At this time we do not know what the disposition of the remaining 750 or so institutions that are not in the CDR as of 5/3/2009 now have we had a chance to determine who these missing units are. Most are likely thrifts because the OTS tends to hold the data for internal analysis before releasing it to the FDIC.

At first glance the situation as of Q1 2009 may seem to be getting better. But it’s not. In prior quarters, banks wound up getting “F” grades because they were barely making money; that is, they had small but positive net incomes that produced ROE’s sufficiently below industry averages to indicate elevated business operating stress. A lot of these institutions were suffering due to mark-to-market accounting, goodwill write-downs and other ROE issues.

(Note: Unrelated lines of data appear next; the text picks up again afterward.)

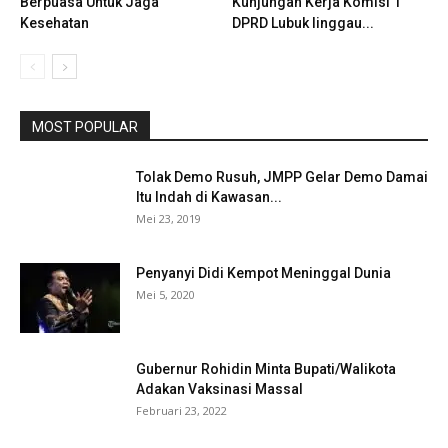
Berpuasa Untuk Jaga
Kunjungan Kerja Komisi 1
Kesehatan
DPRD Lubuk linggau...
MOST POPULAR
Tolak Demo Rusuh, JMPP Gelar Demo Damai
Itu Indah di Kawasan...
Mei 23, 2019
Penyanyi Didi Kempot Meninggal Dunia
Mei 5, 2020
Gubernur Rohidin Minta Bupati/Walikota
Adakan Vaksinasi Massal
Februari 23, 2022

In Q1 2009, the data indicates a dramatic climb in the industry aggregate average Bank Stress Index from 1.8 at the end of Q4 2008 to a whopping 5.57 coming out of 1Q 2009 or half an order or magnitude above the 1995 benchmark. The reason for this is the number of banks who delivered negative net incomes in the first quarter of 2009, one thousand five hundred seventy-five (1,575) of them.

Keep in mind what the Q1 2009 FDIC data is saying: Even with the change in the FASB rule for M2M accounting, and Fed liquidity programs, the leading factor driving higher industry stress scores remains ROE degradation, not charge-offs or operational factors such as efficiency. When charge-offs are the leading factor in the IRA Banking Stress Index, then the industry will be through the worst.

The Q1 2009 results calculated by IRA are looking a little like a table from the CDC’s H1N1 confirmed laboratory cases page. Our overall observation is that U.S. policy makers may very well have been distracted by focusing on 19 large stress test banks designed to save Wall Street and the world’s central bank bondholders, this while a trend is emerging of a going concern viability crash taking shape under the radar.

We’ve noted in the past that US banks have been migrating down the quality slope taking an average of 9 months to complete the journey from “A” to “F” on the stress scale. The story is predictable. It begins with business losses and recriminations. This is followed by lending engine contraction as the propensity to create exposure narrows towards risk aversion and “quality lending” exclusivity. This is a rare diet to try to live on in these times. The bank, which makes its’ living wage from the interest it collects from its’ lending engine slowly starves.

At a certain point the carry cost of the infrastructure outweighs the earnings rate. Then you start to see strange shifts to seek incremental income from service fees, a move that often only serves to increase customer reluctance and mistrust. The end result is a stressed business model that can only be remedied by getting the core business, its’ lending engine, running again.

Counting the fourth quarter of 2007 when IRA’s data indicates this phenomenon began to emerge, we are now eighteen (18) months or one-half of a business cycle dragging this massive boat anchor the behind the US economy. We may have wasted valuable time trying to save Wall Street at the cost of Main Street.

At this point the reasons no longer matter. It’s time to win by thinking gracefully. The numbers indicate we need to seriously ask the question as to whether economic recovery for the United States can still come from repairing Wall Street – or whether instead we should be worried about addressing the underlying loss rates that are driving the provisioning behind these poor ROE results. Has the time come to shift the policy focus away from the things that we love, namely big zombie banks, to those tackle things that are truly hurting us?